§ **WHAT NEEDS TO BE DONE**
Retype, word for word, every line from the one holding "حواشی اخیر اتخاذ" through the one holding "Darmowa wysyłka od 250 zł" in the entries below, both included, and only those lines.

Saved data entries
=======
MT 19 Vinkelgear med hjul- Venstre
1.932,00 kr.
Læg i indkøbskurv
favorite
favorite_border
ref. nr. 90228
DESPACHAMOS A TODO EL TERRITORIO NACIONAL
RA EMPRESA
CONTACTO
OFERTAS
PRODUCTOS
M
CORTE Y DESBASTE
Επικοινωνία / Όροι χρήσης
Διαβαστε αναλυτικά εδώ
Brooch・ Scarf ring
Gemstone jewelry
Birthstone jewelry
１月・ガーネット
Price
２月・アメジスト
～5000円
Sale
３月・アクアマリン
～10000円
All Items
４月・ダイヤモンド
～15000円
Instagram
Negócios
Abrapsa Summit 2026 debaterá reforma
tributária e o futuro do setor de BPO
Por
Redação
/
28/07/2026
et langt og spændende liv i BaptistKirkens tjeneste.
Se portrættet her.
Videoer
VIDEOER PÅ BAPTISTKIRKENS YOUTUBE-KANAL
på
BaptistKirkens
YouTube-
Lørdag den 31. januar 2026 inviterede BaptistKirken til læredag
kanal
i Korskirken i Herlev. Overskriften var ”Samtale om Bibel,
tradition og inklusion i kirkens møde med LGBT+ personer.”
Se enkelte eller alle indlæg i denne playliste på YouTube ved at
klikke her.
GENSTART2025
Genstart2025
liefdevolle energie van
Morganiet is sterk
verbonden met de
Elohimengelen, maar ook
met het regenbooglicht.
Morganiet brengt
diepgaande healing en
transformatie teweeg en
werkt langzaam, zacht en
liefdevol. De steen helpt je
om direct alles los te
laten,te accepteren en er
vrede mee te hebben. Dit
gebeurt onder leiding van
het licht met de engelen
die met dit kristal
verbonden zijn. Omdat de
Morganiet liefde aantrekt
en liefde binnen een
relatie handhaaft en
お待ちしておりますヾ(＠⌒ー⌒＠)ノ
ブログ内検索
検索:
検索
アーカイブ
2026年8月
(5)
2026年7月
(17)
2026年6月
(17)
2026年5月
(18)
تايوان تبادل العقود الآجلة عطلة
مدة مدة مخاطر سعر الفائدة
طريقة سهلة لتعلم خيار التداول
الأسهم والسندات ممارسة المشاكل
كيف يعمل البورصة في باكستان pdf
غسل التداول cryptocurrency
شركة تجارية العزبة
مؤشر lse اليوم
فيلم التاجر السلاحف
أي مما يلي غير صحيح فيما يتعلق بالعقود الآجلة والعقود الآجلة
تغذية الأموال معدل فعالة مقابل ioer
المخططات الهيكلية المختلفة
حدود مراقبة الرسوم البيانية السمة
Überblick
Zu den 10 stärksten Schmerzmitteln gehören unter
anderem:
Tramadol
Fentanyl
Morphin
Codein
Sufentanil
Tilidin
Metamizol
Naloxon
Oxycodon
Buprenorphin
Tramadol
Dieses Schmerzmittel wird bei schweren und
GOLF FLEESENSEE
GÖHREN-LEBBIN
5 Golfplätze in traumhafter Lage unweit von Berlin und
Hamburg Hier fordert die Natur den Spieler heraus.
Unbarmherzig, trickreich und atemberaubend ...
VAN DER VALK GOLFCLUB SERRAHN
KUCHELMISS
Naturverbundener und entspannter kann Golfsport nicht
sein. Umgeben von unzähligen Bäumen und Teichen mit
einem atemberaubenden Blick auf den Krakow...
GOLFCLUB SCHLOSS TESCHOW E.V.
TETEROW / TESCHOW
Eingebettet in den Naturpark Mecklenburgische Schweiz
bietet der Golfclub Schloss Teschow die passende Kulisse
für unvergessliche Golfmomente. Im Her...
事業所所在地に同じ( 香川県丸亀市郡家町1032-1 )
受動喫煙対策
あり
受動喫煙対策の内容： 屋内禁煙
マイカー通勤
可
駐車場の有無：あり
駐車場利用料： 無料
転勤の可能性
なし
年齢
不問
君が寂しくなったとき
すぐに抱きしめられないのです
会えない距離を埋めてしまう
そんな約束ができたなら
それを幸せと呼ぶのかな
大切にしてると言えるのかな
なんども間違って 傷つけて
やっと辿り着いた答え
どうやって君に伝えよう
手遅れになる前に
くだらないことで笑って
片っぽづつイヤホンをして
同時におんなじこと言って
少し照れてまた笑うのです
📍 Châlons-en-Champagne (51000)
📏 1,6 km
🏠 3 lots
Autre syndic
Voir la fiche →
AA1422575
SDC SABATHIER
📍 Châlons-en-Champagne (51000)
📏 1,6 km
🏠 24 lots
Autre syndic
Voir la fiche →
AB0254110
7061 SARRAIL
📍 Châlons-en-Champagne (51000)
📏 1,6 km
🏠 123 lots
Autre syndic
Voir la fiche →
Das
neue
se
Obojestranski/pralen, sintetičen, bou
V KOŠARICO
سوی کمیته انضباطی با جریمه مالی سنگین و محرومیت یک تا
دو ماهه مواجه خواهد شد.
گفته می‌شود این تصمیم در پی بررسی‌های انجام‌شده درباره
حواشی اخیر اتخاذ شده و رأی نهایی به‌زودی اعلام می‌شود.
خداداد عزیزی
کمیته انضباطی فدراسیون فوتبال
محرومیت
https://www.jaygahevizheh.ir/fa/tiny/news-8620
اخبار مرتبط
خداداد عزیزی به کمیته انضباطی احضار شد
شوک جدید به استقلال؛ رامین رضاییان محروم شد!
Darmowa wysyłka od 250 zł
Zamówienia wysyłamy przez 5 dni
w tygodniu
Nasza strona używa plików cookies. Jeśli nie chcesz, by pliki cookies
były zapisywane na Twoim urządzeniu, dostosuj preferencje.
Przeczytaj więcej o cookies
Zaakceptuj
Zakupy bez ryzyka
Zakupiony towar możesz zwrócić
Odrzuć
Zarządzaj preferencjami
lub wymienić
=======
§ **RESPONSE TO THIS TASK**
حواشی اخیر اتخاذ شده و رأی نهایی به‌زودی اعلام می‌شود.
خداداد عزیزی
کمیته انضباطی فدراسیون فوتبال
محرومیت
https://www.jaygahevizheh.ir/fa/tiny/news-8620
اخبار مرتبط
خداداد عزیزی به کمیته انضباطی احضار شد
شوک جدید به استقلال؛ رامین رضاییان محروم شد!
Darmowa wysyłka od 250 zł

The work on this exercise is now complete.